Monday, March 31, 2008

Parents and Infant Swim Lessons

A recent article in the San Francisco Chronicle on infant swimming shined a light on the psychology of parents in the Bay Area. The article discussed the American Academy of Pediatrics' official policy statement on infant swimming programs, in light of a local and nationwide boom in these programs. The AAP argues that children are not developmentally or cognitively ready to swim safely until they are four or older, and learning to swim earlier may give parents a false sense of security.

Despite these warnings, the popular and expensive La Petite Baleen program in the Bay Area, which often boasts a waitlist to get into classes, begins training children to be submerged in the water when they are just two months old. A new La Petite Baleen site is slated to open in June in the Presidio in San Francisco, and there are already 1,000 children enrolled, the article stated.

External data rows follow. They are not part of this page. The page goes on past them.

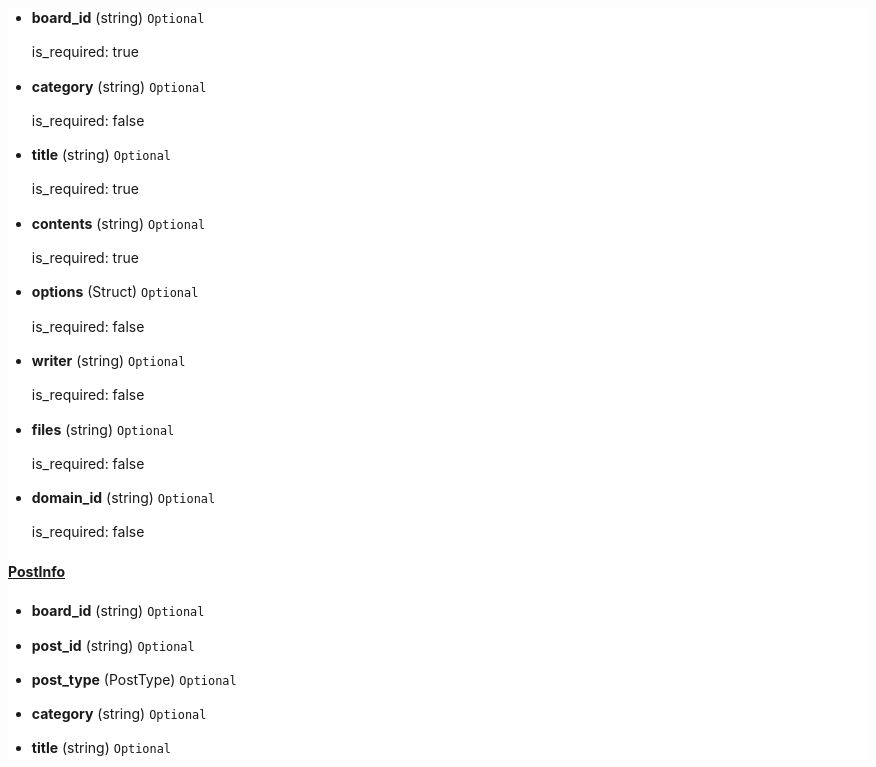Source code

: 
* **board_id** (string) `Optional`

  is_required: true



* **category** (string) `Optional`

  is_required: false



* **title** (string) `Optional`

  is_required: true



* **contents** (string) `Optional`

  is_required: true



* **options** (Struct) `Optional`

  is_required: false



* **writer** (string) `Optional`

  is_required: false



* **files** (string) `Optional`

  is_required: false



* **domain_id** (string) `Optional`

  is_required: false





#### [PostInfo](#POSTINFO)

* **board_id** (string) `Optional`




* **post_id** (string) `Optional`




* **post_type** (PostType) `Optional`




* **category** (string) `Optional`




* **title** (string) `Optional`
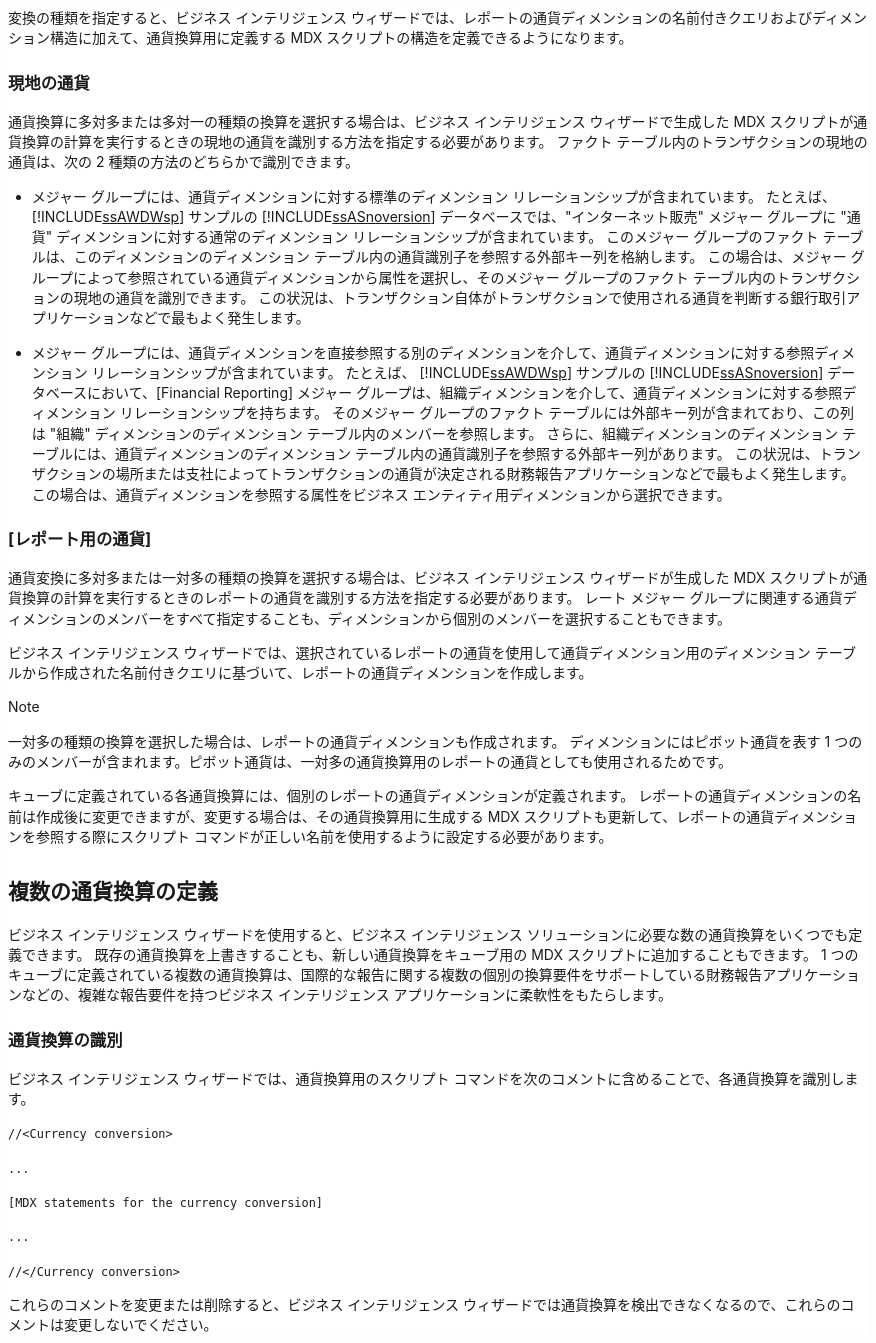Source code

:  変換の種類を指定すると、ビジネス インテリジェンス ウィザードでは、レポートの通貨ディメンションの名前付きクエリおよびディメンション構造に加えて、通貨換算用に定義する MDX スクリプトの構造を定義できるようになります。  
  
### <a name="local-currencies"></a>現地の通貨  
 通貨換算に多対多または多対一の種類の換算を選択する場合は、ビジネス インテリジェンス ウィザードで生成した MDX スクリプトが通貨換算の計算を実行するときの現地の通貨を識別する方法を指定する必要があります。 ファクト テーブル内のトランザクションの現地の通貨は、次の 2 種類の方法のどちらかで識別できます。  
  
-   メジャー グループには、通貨ディメンションに対する標準のディメンション リレーションシップが含まれています。 たとえば、 [!INCLUDE[ssAWDWsp](../includes/ssawdwsp-md.md)] サンプルの [!INCLUDE[ssASnoversion](../includes/ssasnoversion-md.md)] データベースでは、"インターネット販売" メジャー グループに "通貨" ディメンションに対する通常のディメンション リレーションシップが含まれています。 このメジャー グループのファクト テーブルは、このディメンションのディメンション テーブル内の通貨識別子を参照する外部キー列を格納します。 この場合は、メジャー グループによって参照されている通貨ディメンションから属性を選択し、そのメジャー グループのファクト テーブル内のトランザクションの現地の通貨を識別できます。 この状況は、トランザクション自体がトランザクションで使用される通貨を判断する銀行取引アプリケーションなどで最もよく発生します。  
  
-   メジャー グループには、通貨ディメンションを直接参照する別のディメンションを介して、通貨ディメンションに対する参照ディメンション リレーションシップが含まれています。 たとえば、 [!INCLUDE[ssAWDWsp](../includes/ssawdwsp-md.md)] サンプルの [!INCLUDE[ssASnoversion](../includes/ssasnoversion-md.md)] データベースにおいて、[Financial Reporting] メジャー グループは、組織ディメンションを介して、通貨ディメンションに対する参照ディメンション リレーションシップを持ちます。 そのメジャー グループのファクト テーブルには外部キー列が含まれており、この列は "組織" ディメンションのディメンション テーブル内のメンバーを参照します。 さらに、組織ディメンションのディメンション テーブルには、通貨ディメンションのディメンション テーブル内の通貨識別子を参照する外部キー列があります。 この状況は、トランザクションの場所または支社によってトランザクションの通貨が決定される財務報告アプリケーションなどで最もよく発生します。 この場合は、通貨ディメンションを参照する属性をビジネス エンティティ用ディメンションから選択できます。  
  
### <a name="reporting-currencies"></a>[レポート用の通貨]  
 通貨変換に多対多または一対多の種類の換算を選択する場合は、ビジネス インテリジェンス ウィザードが生成した MDX スクリプトが通貨換算の計算を実行するときのレポートの通貨を識別する方法を指定する必要があります。 レート メジャー グループに関連する通貨ディメンションのメンバーをすべて指定することも、ディメンションから個別のメンバーを選択することもできます。  
  
 ビジネス インテリジェンス ウィザードでは、選択されているレポートの通貨を使用して通貨ディメンション用のディメンション テーブルから作成された名前付きクエリに基づいて、レポートの通貨ディメンションを作成します。  
  
> [!NOTE]  
>  一対多の種類の換算を選択した場合は、レポートの通貨ディメンションも作成されます。 ディメンションにはピボット通貨を表す 1 つのみのメンバーが含まれます。ピボット通貨は、一対多の通貨換算用のレポートの通貨としても使用されるためです。  
  
 キューブに定義されている各通貨換算には、個別のレポートの通貨ディメンションが定義されます。 レポートの通貨ディメンションの名前は作成後に変更できますが、変更する場合は、その通貨換算用に生成する MDX スクリプトも更新して、レポートの通貨ディメンションを参照する際にスクリプト コマンドが正しい名前を使用するように設定する必要があります。  
  
## <a name="defining-multiple-currency-conversions"></a>複数の通貨換算の定義  
 ビジネス インテリジェンス ウィザードを使用すると、ビジネス インテリジェンス ソリューションに必要な数の通貨換算をいくつでも定義できます。 既存の通貨換算を上書きすることも、新しい通貨換算をキューブ用の MDX スクリプトに追加することもできます。 1 つのキューブに定義されている複数の通貨換算は、国際的な報告に関する複数の個別の換算要件をサポートしている財務報告アプリケーションなどの、複雑な報告要件を持つビジネス インテリジェンス アプリケーションに柔軟性をもたらします。  
  
### <a name="identifying-currency-conversions"></a>通貨換算の識別  
 ビジネス インテリジェンス ウィザードでは、通貨換算用のスクリプト コマンドを次のコメントに含めることで、各通貨換算を識別します。  
  
 `//<Currency conversion>`  
  
 `...`  
  
 `[MDX statements for the currency conversion]`  
  
 `...`  
  
 `//</Currency conversion>`  
  
 これらのコメントを変更または削除すると、ビジネス インテリジェンス ウィザードでは通貨換算を検出できなくなるので、これらのコメントは変更しないでください。  
  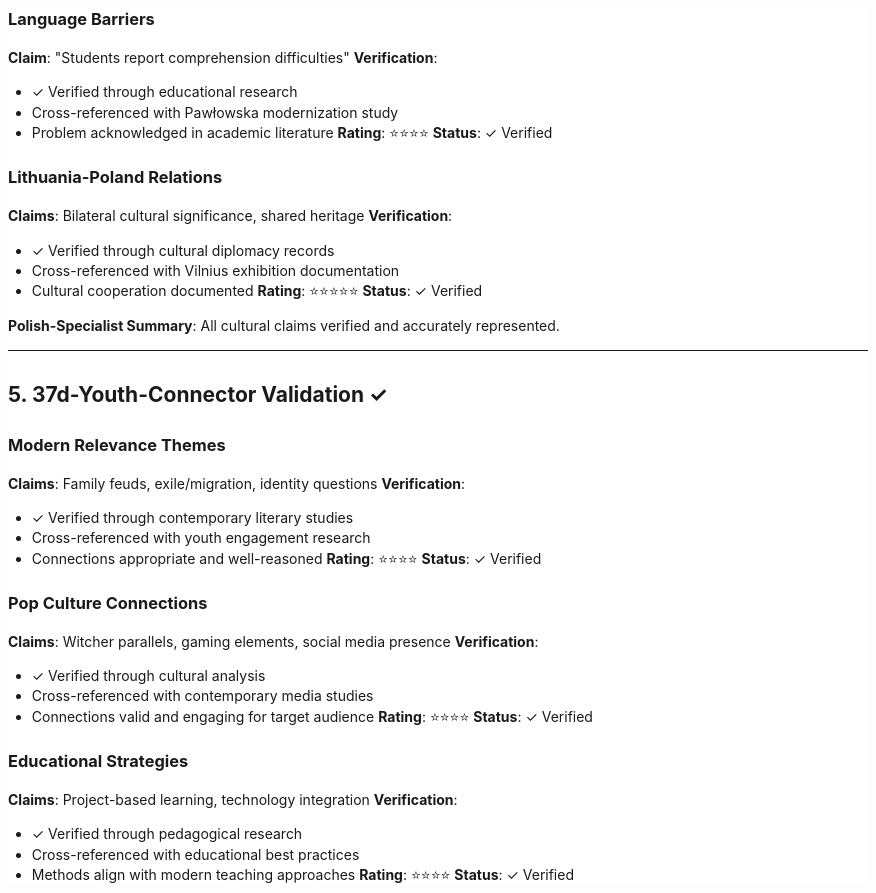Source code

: ### Language Barriers
**Claim**: "Students report comprehension difficulties"
**Verification**:
- ✓ Verified through educational research
- Cross-referenced with Pawłowska modernization study
- Problem acknowledged in academic literature
**Rating**: ⭐⭐⭐⭐
**Status**: ✓ Verified

### Lithuania-Poland Relations
**Claims**: Bilateral cultural significance, shared heritage
**Verification**:
- ✓ Verified through cultural diplomacy records
- Cross-referenced with Vilnius exhibition documentation
- Cultural cooperation documented
**Rating**: ⭐⭐⭐⭐⭐
**Status**: ✓ Verified

**Polish-Specialist Summary**: All cultural claims verified and accurately represented.

---

## 5. 37d-Youth-Connector Validation ✓

### Modern Relevance Themes
**Claims**: Family feuds, exile/migration, identity questions
**Verification**:
- ✓ Verified through contemporary literary studies
- Cross-referenced with youth engagement research
- Connections appropriate and well-reasoned
**Rating**: ⭐⭐⭐⭐
**Status**: ✓ Verified

### Pop Culture Connections
**Claims**: Witcher parallels, gaming elements, social media presence
**Verification**:
- ✓ Verified through cultural analysis
- Cross-referenced with contemporary media studies
- Connections valid and engaging for target audience
**Rating**: ⭐⭐⭐⭐
**Status**: ✓ Verified

### Educational Strategies
**Claims**: Project-based learning, technology integration
**Verification**:
- ✓ Verified through pedagogical research
- Cross-referenced with educational best practices
- Methods align with modern teaching approaches
**Rating**: ⭐⭐⭐⭐
**Status**: ✓ Verified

New parents are marketed to relentlessly. I still remember the box of formula that the postman shoved through my gate when I was pregnant with my first child (a product that I didn't want or need), and the mailings I received from Gerber and other companies who knew my due date, probably because my doctor's office had sold them the information. I heard a constant drumbeat of advice and buying information as a new parent, some of it from valid sources and some not.

I succumbed to the marketing as well, I think. Did I buy a Britax car seat and a Hanna Andersson jacket for my daughter because they were the best items on the market, or because being able to afford these things was a marker of my social class as a parent? I probably made these purchases for both reasons. Similarly, I think that the popularity of infant swim classes also has an element of status in it.

Are parents enrolling their young children in La Petite Baleen classes because they think that the AAP is wrong and swim lessons are good for infants and toddlers? Perhaps. Equally compelling, I think, is the social status that attending the school confers to the parents, which trumps anything the AAP says.

2 comments:

Swimming Workouts for Triathlon said...

This is great, kids must be accompanied by their parents in their swimming lessons. At the same time, their parents can also be enrolled in that training. Very interesting idea. Thanks!

Shawn said...

In my reading of the AAP statement, they are cautioning parents not to assume their kids who've taken baby swim lessons are capable of swimming without supervision, extricating themselves from water, or drownproof.

The AAP doesn't say that kids are unable to learn basic swimming skills or that swim lessons themselves can be harmful.

The upshot seems to be, go ahead and enroll your kids in swim classes, but don't overestimate their abilities or underestimate the dangers of water. Pretty good advice for anyone when it comes to water.